Il est vrai que le sujet, la relation des êtres humains avec les animaux familiers, est poussé ici jusqu’à l’absurde, dans un sens comme dans l’autre (amour et haine). Inutile de mettre trop d’exemples en évidence, mais nous sommes sans doute, malgré la caricature, au-dessous de la réalité. Les vêtements à la mode et les jouets pour toutous, la place que ces petits compagnons occupent au sein de la maison, y compris dans le lit de leur propriétaire, les visites chez le psychologue, et les cimetières dorés donnent une petite idée du délire humain… Rien d’étonnant que des histoires de jalousie, de frustration et tutti quanti se greffent alors métaphoriquement sur des histoires en apparence très anodines. Allô Sigmund ? Rien d’étonnant non plus donc, à la manière des Titi et Gros Minet, à ce que les personnages s’entre-déchiquètent, se massacrent, pour resurgir dans la seconde qui suit, réanimés par le talent des animateurs et les dérapages excessifs de leurs passions. C’est ça l’amour dérangé. Si par hasard un lecteur voyait quelque effusion de violence physique dans ce petit film, il devinerait rapidement qu’il ne s’agit que de la transposition mentale d’une malheureuse et banale réalité.

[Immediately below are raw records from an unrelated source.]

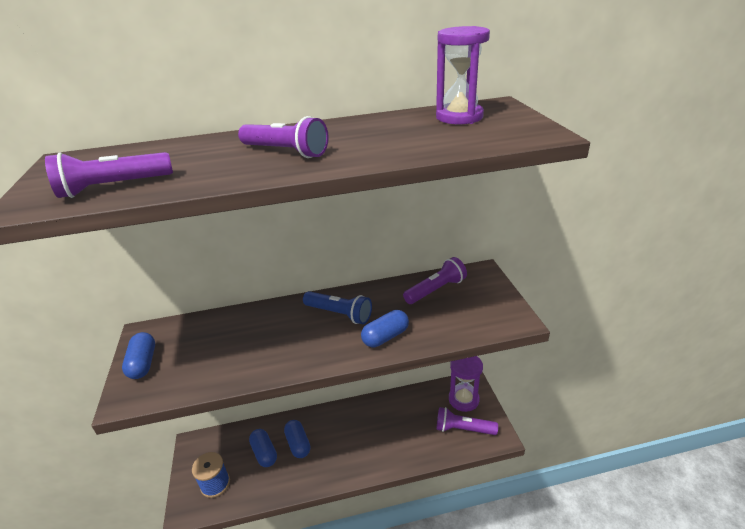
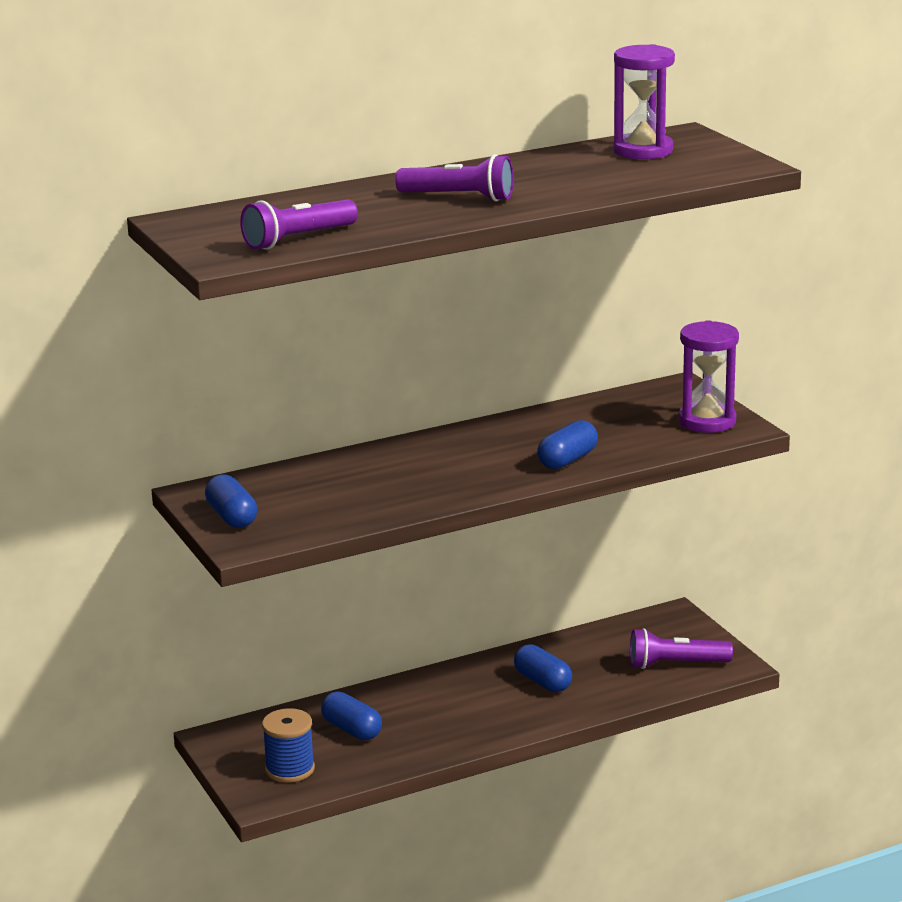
camera: 15 degrees left, 10 degrees down
blue capsule [284,420,310,458] -> blue capsule moved to [514,644,572,692]
blue flashlight [303,291,372,324] -> none
purple flashlight [403,257,467,304] -> none
purple hourglass [449,356,483,412] -> purple hourglass moved to [678,320,739,433]

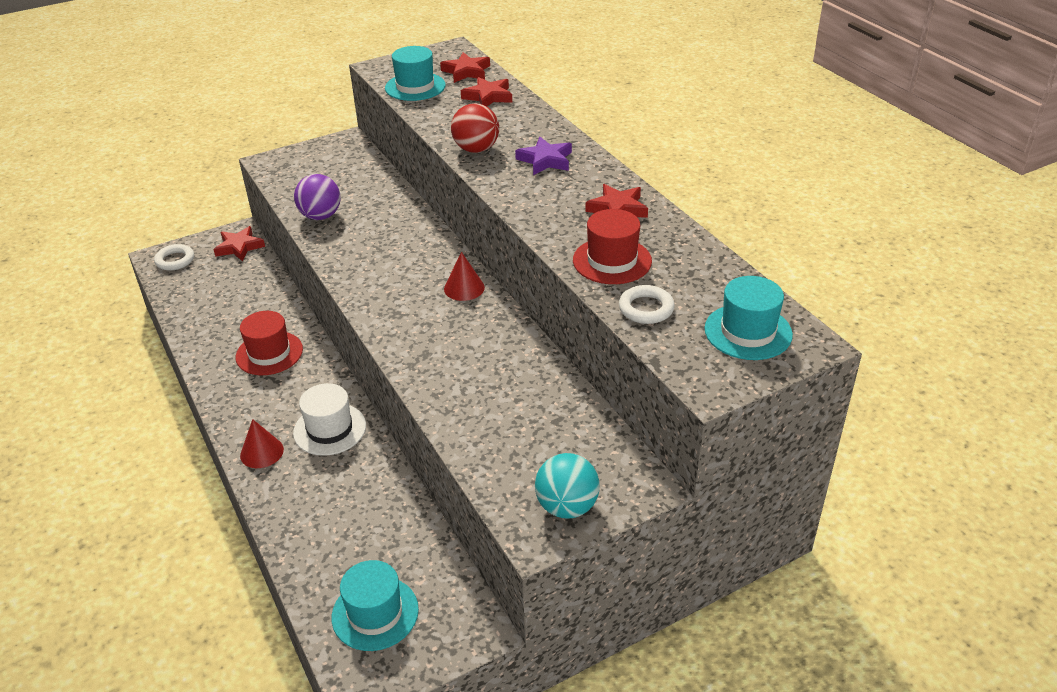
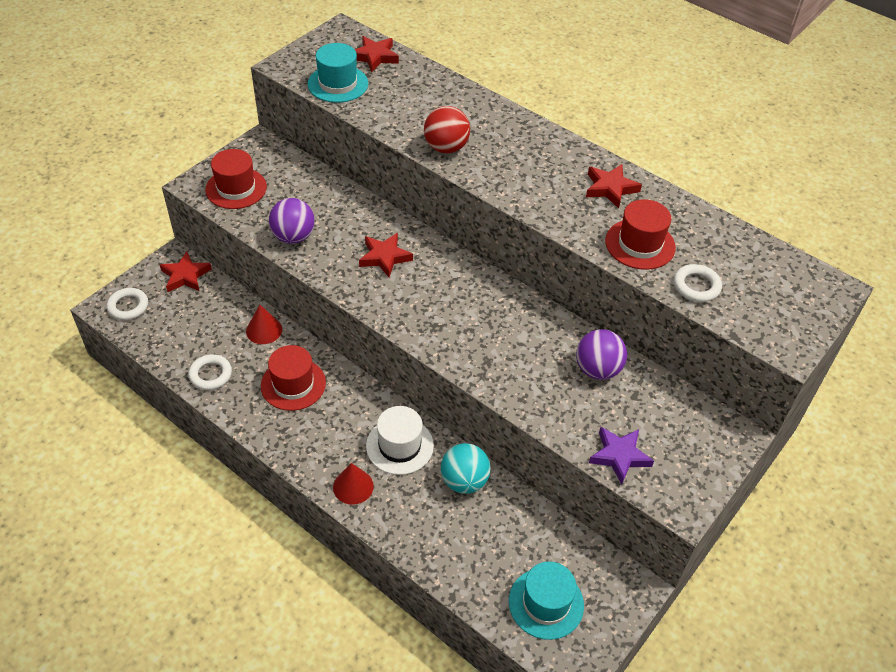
camera: 25 degrees left, 10 degrees up
red cone [444,252,485,301] -> red cone moved to [246,305,282,344]
red star [461,77,512,106] -> red star moved to [359,233,413,277]
purple star [515,137,572,175] -> purple star moved to [589,427,654,485]
turquoise ball [535,453,600,519] -> turquoise ball moved to [441,443,491,494]
turquoise hat [704,276,793,360] -> none
none -> white ring [188,354,232,390]
none -> red hat [205,149,267,209]
none -> purple ball [576,329,627,380]

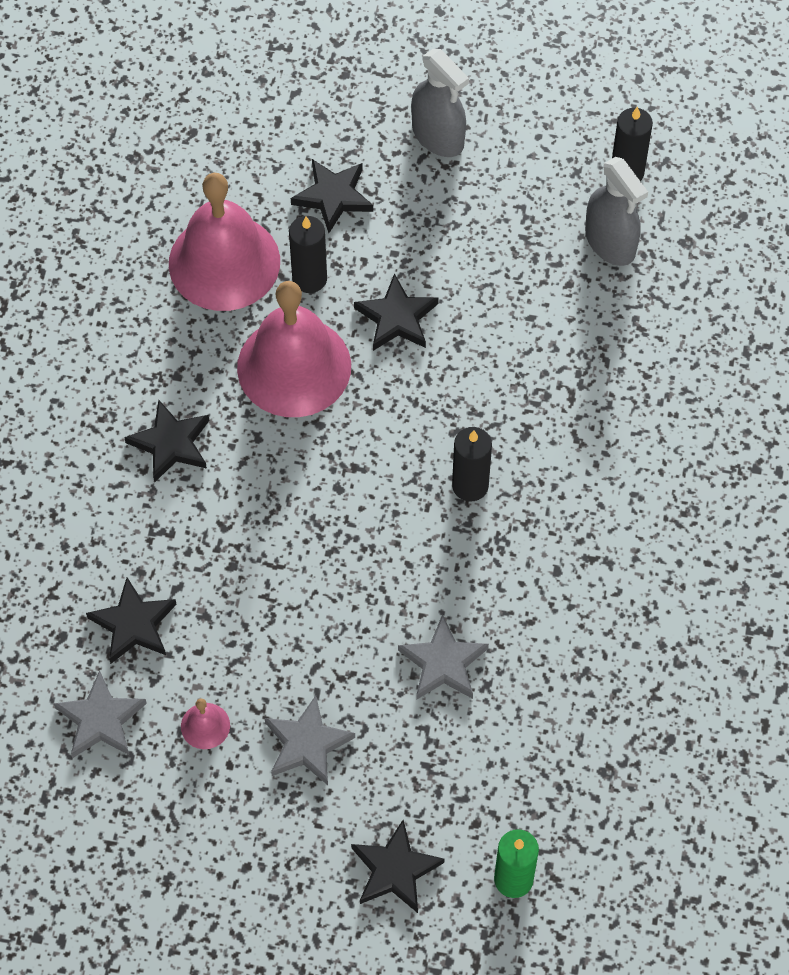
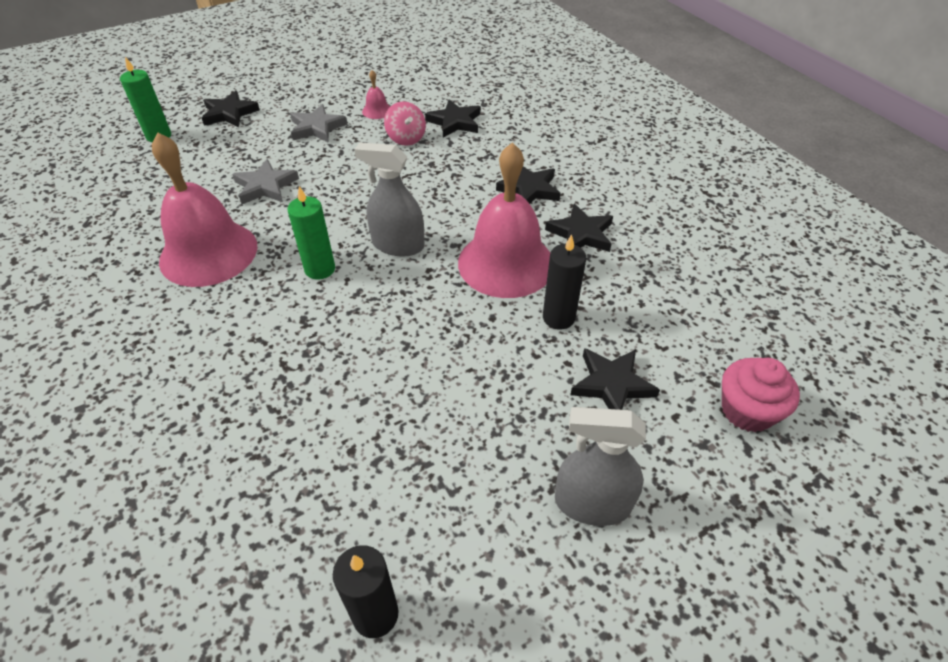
camera: 140 degrees right, 15 degrees down
grey star [54,670,147,758] -> none
pink bell [169,173,280,311] -> pink bell moved to [152,133,257,287]
black star [354,274,439,351] -> black star moved to [545,204,613,252]
black candle [452,427,492,502] -> green candle [288,186,335,280]
grey spray bottle [585,157,648,266] -> grey spray bottle moved to [354,142,425,257]
none -> pink spinning top [384,101,426,146]
none -> pink cupcake [722,358,800,432]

Dans le domaine du volume animé, façon Nick Park et Wallace et Gromit, les truquages transposés du dessin deviennent de véritables tours de force. Le jeu de la lumière et de la prise de vue, offrant au genre cartoon une vivacité particulière, nous rapproche par ailleurs des Méliès et autres magiciens, autant que des Monthy Python et Superman. Comme tout héros de dessin animé, Tati ne capitule jamais et revient sans cesse à la charge. La chute du film accompagne cette force de caractère. Tati trouve un artifice, et devient un animal.
Victoria Vancells
Victoria Vancells
De nationalité franco-espagnole, Victoria Vancells vit entre Marseille et Barcelone. Après des études de lettres et de théâtre, elle se tourne vers l’animation en volume. Après plusieurs expériences dans son atelier, elle participe en tant qu’animatrice, décoratrice et technicienne des effets spéciaux à la réalisation de publicités en stop-motion en Espagne. Dans certaines de ces publicités, elle anime un personnage de vieille grand-mère délurée, Tati Ramitsu. En 2005, le réalisateur Jean-Louis Bompoint sollicite Victoria pour coréaliser, avec Yannick Tarsac, le générique de fin du documentaire Mr Raimu est un génie, une œuvre à part entière où un buste en glaise représentant Raimu se métamorphose de personnage en personnage.
En 2009, Victoria Vancells propose son premier film professionnel, un court métrage sur son personnage de Tati Ramitsu au Carrefour de la création du Festival d’animation d’Annecy. Elle remporte ainsi le prix Arte et débute la production du film au sein des studios JPL Films à Rennes.